Figure 10-3. Example results of Decarboxylase test. The leftmost tube shows a positive decarboxylase test, while the two right most tubes show negative results. The browinish tube in the middle shows the color of an uninoculated tube, while the bright yellow tube indicates a true negative result.

Phenylalanine Deaminase test.

This test will help distinguish among bacteria by determining whether or not they contain the enzyme phenylalanine deaminase. In particular, this test helps to distinguish Proteus species (which contain this enzyme) from bacteria that do not. Bacillus megaterium is also very weakly positive in this test. This enzyme cleaves off the amino group from the amino acid Phenylalanine. In doing so, the major products formed are phenylpyruvic acid and ammonia.

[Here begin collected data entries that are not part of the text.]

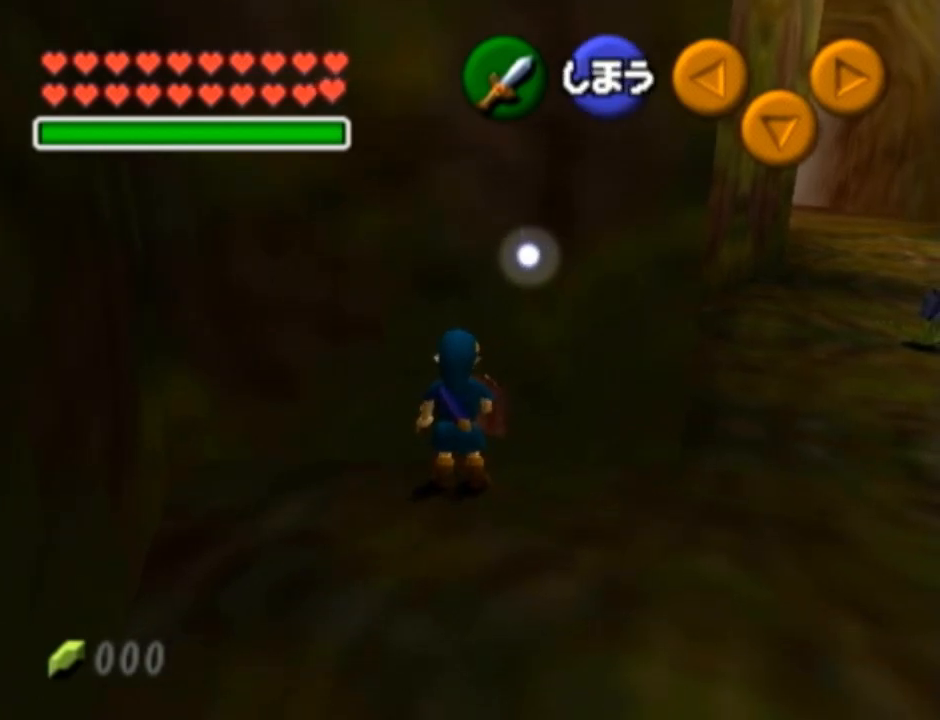
{"buttons": [], "left_stick": "center", "right_stick": "center", "events": []}
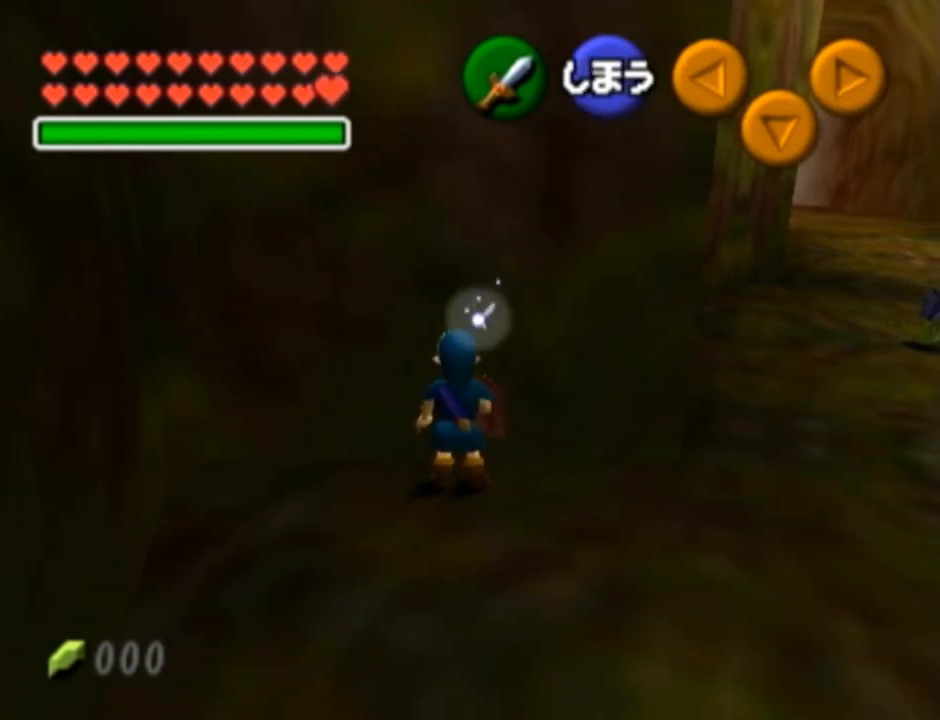
{"buttons": [], "left_stick": "center", "right_stick": "center", "events": []}
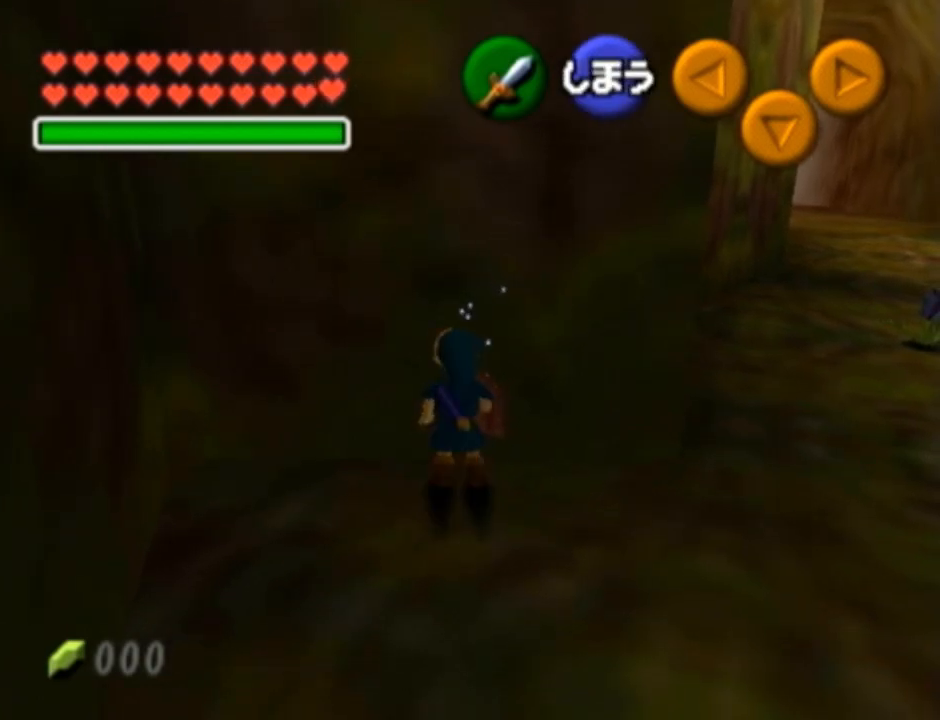
{"buttons": [], "left_stick": "up", "right_stick": "center", "events": [[117, "left_stick", "up-left"], [333, "left_stick", "up"]]}
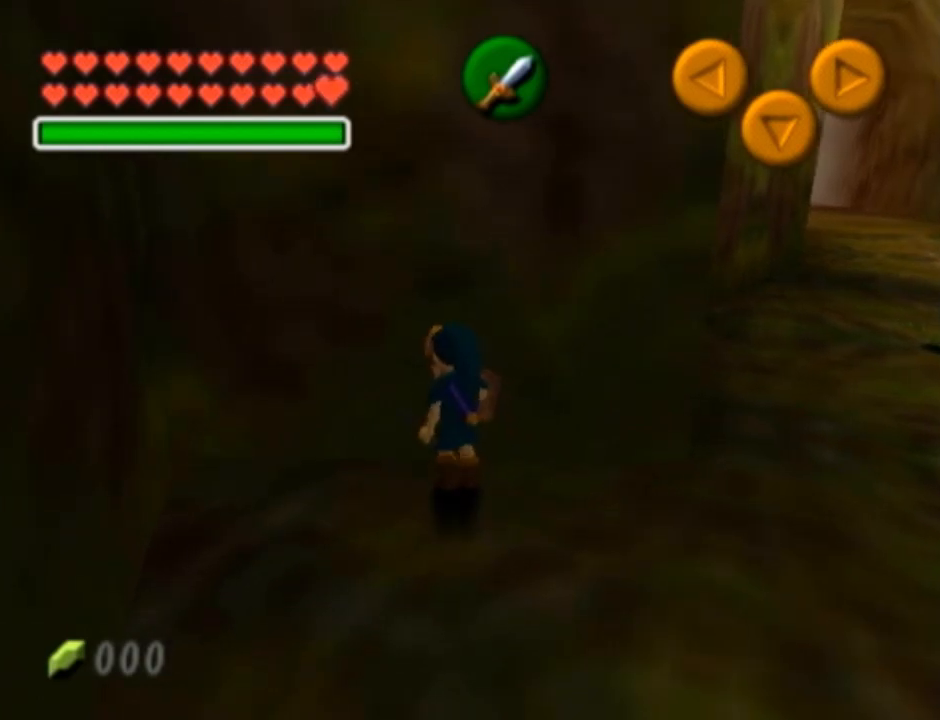
{"buttons": [], "left_stick": "center", "right_stick": "center", "events": [[117, "L1", "down"], [117, "left_stick", "center"], [300, "L1", "up"]]}
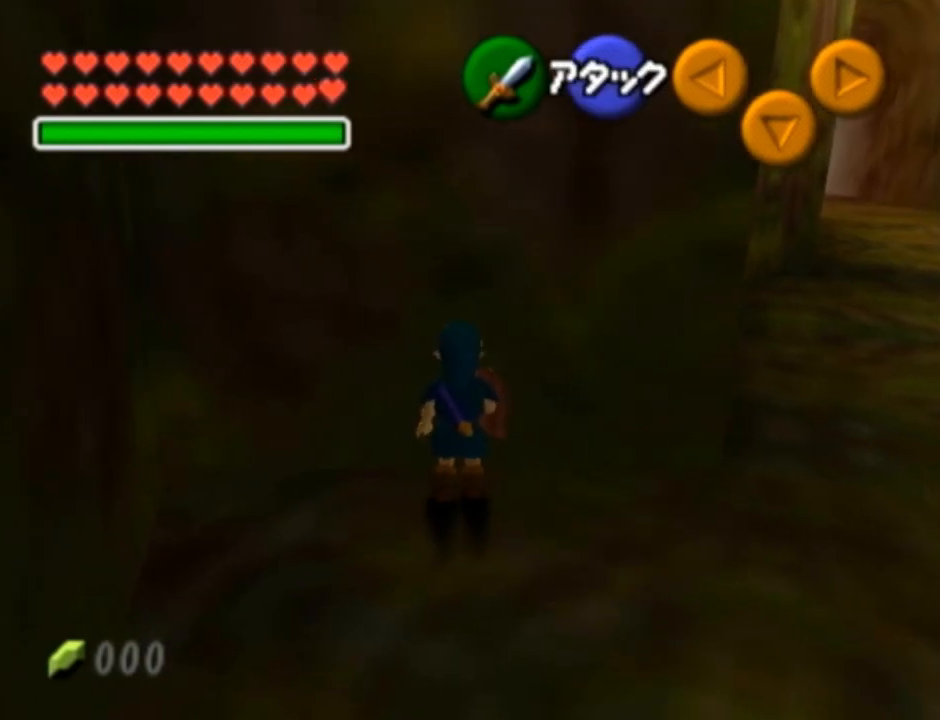
{"buttons": [], "left_stick": "center", "right_stick": "center", "events": []}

This test is performed using an agar slant medium. The differential material is the amino acid phenylalanine and after incubation a reagent called ferric chloride (FeCl3)(10%) is added to detect if the phenylpyruvic acid was produced, or not. If phenylpyruvic acid was produced, a light to dark green, color will appear, and we know the organism produces the enzyme phenylalanine deaminase. . The medium also contains yeast extract (for carbon and nitrogen. See Figure 10-4 for examples of positive and negative results after the addition of the ferric chloride solution.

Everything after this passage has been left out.